Babe Ruth got the start in centerfield and he belted his second homer in as many games. Harry Hooper tripled and he scored a run.
June 2, 1918 at Navin Field
Tigers 4, Red Sox 3 (25-16)
Babe Ruth really struggled in his first start in a couple of weeks and he took the loss as the Red Sox lost their third straight. He gave up four runs on nine hits and three walks with two strikeouts but two of those walks came with the bases loaded.
Ruth did get it done at the plate though. He belted a solo homer in the sixth inning to put the Red Sox on the board. Stuffy McInnis was the only Red Sox with more then one hit with a pair of singles.
June 1, 1918 at Navin Field
Tigers 4, Red Sox 3 (25-15)
The Red Sox and Tigers played thirteen innings in a game that saw Harry Heilman double home the winning run in the bottom half of the inning off of Carl Mays. Joe Bush got into trouble in the first inning and gave up three runs but then he threw eight straight shutout innings. Mays held the Tigers scoreless in his first three innings of relief but then he finally relented in that thirteenth inning.
Dave Shean and Harry Hooper each had a team high three hits in the loss. Hooper came around and scored two of the Red Sox three runs.

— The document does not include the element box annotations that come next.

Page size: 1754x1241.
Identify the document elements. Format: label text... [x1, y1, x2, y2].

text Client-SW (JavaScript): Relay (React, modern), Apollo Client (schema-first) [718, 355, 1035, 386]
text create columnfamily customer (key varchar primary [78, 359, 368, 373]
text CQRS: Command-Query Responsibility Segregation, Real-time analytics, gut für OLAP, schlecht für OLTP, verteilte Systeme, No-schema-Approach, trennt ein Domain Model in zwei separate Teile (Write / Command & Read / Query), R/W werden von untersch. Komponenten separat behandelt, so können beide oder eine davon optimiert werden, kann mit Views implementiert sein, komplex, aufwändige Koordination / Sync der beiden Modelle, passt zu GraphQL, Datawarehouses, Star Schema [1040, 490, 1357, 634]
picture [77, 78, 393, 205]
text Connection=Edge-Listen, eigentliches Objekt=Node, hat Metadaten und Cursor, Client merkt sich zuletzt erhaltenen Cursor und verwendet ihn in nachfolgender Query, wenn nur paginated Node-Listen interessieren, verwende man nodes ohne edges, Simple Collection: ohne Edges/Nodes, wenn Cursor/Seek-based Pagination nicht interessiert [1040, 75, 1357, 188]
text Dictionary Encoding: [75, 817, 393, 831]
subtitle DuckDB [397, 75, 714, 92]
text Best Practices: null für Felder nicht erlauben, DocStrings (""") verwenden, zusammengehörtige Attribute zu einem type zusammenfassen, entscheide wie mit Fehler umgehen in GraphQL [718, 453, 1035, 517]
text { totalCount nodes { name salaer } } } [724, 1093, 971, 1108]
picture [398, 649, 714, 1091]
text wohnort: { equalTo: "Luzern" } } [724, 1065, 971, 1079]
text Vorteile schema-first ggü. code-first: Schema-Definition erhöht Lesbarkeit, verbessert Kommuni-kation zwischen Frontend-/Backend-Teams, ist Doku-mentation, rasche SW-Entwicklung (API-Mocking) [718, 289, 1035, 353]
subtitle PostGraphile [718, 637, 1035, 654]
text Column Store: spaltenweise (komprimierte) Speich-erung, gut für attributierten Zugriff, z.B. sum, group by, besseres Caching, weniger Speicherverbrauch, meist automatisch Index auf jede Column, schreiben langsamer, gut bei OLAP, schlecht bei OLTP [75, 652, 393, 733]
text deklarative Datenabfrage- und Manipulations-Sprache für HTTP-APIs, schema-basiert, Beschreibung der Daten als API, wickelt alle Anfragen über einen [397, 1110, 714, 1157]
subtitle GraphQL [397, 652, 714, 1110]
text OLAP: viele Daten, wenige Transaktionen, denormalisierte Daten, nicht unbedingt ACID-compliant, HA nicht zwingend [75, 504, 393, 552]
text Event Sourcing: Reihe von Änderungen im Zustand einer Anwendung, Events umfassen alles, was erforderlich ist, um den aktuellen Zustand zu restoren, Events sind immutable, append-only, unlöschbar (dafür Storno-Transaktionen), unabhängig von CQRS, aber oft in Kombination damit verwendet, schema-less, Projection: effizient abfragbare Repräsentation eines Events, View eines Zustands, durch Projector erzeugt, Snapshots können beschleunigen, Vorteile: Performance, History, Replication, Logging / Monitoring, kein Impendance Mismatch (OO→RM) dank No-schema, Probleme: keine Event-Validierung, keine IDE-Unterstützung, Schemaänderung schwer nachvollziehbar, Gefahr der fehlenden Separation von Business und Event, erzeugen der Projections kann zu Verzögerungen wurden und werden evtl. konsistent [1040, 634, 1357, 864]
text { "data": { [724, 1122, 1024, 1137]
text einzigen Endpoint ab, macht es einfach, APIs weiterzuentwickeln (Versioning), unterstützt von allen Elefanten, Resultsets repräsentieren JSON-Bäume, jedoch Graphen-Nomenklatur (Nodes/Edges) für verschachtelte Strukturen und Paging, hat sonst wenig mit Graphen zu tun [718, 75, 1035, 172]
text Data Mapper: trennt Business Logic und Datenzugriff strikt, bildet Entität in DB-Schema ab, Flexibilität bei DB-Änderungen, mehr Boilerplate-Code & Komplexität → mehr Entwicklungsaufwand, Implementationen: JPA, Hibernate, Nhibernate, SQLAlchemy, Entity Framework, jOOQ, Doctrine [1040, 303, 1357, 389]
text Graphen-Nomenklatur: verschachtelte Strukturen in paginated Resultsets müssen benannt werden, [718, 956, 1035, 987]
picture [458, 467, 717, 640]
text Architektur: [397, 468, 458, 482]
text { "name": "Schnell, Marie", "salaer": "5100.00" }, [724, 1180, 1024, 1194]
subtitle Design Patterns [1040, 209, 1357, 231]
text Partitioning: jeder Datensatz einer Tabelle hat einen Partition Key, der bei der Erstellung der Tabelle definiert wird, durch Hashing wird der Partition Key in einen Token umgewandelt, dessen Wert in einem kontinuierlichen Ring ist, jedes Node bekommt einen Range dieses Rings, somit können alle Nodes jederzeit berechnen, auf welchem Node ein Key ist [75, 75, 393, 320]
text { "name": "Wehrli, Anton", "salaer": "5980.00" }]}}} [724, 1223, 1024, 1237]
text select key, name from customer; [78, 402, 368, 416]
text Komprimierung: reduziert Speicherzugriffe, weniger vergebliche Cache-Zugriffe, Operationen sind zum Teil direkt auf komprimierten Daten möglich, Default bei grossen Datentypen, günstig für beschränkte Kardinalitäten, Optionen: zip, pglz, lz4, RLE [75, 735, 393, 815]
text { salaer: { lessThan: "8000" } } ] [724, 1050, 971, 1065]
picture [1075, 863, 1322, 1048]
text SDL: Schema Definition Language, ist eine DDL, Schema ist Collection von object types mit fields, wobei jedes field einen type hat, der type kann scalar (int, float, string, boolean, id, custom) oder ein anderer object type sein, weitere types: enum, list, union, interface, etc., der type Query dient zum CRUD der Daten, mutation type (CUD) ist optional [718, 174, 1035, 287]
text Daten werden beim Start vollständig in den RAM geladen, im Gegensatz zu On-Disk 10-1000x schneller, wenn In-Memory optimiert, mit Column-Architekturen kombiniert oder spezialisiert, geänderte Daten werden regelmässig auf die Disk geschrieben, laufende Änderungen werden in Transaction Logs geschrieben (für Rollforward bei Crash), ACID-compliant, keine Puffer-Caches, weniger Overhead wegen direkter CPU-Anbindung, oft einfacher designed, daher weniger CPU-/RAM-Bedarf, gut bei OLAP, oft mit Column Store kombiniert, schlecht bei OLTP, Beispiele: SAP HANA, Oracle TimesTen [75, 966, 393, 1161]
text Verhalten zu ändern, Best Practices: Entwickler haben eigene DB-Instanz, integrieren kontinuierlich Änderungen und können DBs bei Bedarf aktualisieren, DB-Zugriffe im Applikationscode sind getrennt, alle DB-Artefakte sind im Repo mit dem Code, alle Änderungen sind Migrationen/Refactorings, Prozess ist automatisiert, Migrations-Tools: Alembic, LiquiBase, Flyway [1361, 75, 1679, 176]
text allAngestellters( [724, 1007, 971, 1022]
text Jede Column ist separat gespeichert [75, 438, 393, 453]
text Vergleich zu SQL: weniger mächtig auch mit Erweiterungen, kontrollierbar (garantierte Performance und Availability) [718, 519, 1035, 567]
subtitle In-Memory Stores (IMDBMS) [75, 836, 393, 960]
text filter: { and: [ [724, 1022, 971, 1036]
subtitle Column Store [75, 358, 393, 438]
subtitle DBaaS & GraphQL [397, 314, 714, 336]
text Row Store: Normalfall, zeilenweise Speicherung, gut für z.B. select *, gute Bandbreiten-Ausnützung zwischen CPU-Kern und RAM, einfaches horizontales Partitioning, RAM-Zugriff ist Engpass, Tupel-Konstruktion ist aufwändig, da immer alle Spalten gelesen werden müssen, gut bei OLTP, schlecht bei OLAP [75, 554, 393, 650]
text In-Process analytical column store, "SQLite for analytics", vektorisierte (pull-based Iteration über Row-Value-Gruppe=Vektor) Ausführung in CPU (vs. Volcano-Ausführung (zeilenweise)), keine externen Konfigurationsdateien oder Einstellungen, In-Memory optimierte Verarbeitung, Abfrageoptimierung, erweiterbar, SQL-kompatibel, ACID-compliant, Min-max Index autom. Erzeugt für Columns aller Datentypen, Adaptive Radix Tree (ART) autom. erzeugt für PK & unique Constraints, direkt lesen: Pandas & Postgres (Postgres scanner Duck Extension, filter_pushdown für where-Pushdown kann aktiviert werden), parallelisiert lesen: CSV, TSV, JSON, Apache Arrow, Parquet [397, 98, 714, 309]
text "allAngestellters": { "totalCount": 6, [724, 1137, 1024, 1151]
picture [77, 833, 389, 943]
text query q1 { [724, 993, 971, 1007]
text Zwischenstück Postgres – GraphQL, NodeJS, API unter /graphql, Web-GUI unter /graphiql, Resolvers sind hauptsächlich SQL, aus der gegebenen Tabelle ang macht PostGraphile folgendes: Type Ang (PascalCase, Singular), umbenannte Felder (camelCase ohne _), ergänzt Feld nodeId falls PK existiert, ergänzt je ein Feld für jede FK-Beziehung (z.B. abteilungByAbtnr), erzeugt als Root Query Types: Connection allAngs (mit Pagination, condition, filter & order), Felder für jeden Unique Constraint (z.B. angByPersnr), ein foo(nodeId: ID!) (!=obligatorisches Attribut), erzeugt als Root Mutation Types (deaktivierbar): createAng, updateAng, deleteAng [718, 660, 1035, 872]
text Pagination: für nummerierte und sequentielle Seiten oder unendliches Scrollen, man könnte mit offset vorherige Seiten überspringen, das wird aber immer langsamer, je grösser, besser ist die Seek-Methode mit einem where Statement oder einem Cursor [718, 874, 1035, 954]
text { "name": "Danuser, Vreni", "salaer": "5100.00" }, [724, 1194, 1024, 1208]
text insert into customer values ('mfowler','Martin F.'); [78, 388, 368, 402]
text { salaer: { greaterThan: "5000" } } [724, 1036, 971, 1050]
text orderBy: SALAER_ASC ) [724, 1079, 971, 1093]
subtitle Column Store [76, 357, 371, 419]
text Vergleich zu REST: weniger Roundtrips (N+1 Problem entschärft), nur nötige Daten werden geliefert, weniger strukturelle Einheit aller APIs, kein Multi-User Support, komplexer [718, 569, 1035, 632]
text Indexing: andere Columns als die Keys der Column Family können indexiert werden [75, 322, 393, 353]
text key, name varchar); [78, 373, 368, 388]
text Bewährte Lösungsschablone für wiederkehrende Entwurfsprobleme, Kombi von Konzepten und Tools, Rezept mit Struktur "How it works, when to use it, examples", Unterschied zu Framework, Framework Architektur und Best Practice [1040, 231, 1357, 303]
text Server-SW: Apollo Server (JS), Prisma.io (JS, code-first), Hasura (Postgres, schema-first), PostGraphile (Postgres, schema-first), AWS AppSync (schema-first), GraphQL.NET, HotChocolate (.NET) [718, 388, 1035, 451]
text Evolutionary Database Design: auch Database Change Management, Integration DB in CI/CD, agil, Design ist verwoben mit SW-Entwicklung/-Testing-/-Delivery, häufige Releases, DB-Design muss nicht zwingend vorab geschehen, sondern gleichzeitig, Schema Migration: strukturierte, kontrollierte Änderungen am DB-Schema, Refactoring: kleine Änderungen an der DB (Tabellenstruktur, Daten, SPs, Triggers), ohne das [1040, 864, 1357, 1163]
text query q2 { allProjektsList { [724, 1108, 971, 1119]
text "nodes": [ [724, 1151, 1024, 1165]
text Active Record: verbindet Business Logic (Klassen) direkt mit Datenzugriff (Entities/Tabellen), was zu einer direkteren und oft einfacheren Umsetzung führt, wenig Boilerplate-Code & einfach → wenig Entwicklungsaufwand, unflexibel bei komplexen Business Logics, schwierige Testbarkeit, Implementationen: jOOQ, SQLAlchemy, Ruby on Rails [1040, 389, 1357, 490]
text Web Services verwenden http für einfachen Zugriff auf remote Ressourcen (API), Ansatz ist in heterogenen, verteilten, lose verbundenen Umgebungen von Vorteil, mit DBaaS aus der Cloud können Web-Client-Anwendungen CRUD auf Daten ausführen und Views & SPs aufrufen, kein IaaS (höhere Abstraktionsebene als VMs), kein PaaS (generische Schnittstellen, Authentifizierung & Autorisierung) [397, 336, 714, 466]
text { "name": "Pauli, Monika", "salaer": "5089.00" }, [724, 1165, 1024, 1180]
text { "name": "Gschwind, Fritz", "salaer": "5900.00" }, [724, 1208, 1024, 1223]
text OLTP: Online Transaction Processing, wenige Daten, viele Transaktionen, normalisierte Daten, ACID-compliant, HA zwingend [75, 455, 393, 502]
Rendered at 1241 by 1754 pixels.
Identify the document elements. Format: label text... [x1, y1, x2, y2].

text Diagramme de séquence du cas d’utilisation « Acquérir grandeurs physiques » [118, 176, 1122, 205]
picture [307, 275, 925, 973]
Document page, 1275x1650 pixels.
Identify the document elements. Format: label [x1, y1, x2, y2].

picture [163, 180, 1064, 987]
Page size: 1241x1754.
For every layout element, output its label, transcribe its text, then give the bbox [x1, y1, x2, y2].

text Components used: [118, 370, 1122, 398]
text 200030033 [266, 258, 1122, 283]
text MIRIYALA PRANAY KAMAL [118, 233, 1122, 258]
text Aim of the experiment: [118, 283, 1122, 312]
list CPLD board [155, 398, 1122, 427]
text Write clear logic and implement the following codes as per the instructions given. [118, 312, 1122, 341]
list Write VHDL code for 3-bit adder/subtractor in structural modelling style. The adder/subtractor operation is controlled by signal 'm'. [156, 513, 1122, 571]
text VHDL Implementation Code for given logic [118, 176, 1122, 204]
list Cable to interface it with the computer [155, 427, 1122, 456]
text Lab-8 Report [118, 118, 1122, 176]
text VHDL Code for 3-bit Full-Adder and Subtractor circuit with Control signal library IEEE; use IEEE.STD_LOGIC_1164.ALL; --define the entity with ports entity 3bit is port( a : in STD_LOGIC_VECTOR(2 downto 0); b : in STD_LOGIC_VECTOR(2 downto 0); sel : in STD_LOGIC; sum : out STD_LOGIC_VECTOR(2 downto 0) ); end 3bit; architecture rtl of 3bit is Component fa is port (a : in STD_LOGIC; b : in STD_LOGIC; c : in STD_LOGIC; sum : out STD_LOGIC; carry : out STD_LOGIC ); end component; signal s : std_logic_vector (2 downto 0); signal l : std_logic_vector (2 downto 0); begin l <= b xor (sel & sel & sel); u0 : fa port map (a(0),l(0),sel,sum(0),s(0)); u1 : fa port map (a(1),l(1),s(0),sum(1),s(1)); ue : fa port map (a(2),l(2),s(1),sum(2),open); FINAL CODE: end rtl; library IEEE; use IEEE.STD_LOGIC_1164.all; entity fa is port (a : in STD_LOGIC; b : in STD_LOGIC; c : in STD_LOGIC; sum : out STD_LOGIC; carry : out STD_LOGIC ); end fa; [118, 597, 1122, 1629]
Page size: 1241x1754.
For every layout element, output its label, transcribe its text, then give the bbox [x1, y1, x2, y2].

May 30, 1918 at Fenway Park
Red Sox 9, Senators 1 (25-13)
The Red Sox made it four straight wins as they blew out the Senators in their second straight doubleheader. There were plenty of hitting stars in this one as Stuff McInnis and Fred Thomas both had a pair of hits and three runs each. Everett Scott doubled three times and he scored once.
Lost in all of the offense was a nice start by Dutch Leonard. He gave up one run on nine hits and four walks with four strikeouts.
May 30, 1918 at Fenway Park
Senators 4, Red Sox 0 (25-14)
The Red Sox four game winning streak came to an end as the Senators salvaged the fourth and final game of the series. THe team managed just six hits and couldn’t push a single baserunner across in the Red Sox fourth shutout loss of the season. Dave Shean was the only Red Sox with a pair of hits in this one.
Dick McCabe took the loss in his first and only start of the season. He gave up four runs on eleven hits and two walks with three strikeouts.
The game ended a three week homestand that saw the Red Sox go 13-5. Now they’d hit the road for nearly three weeks and you’d hope they’d keep the wins rolling.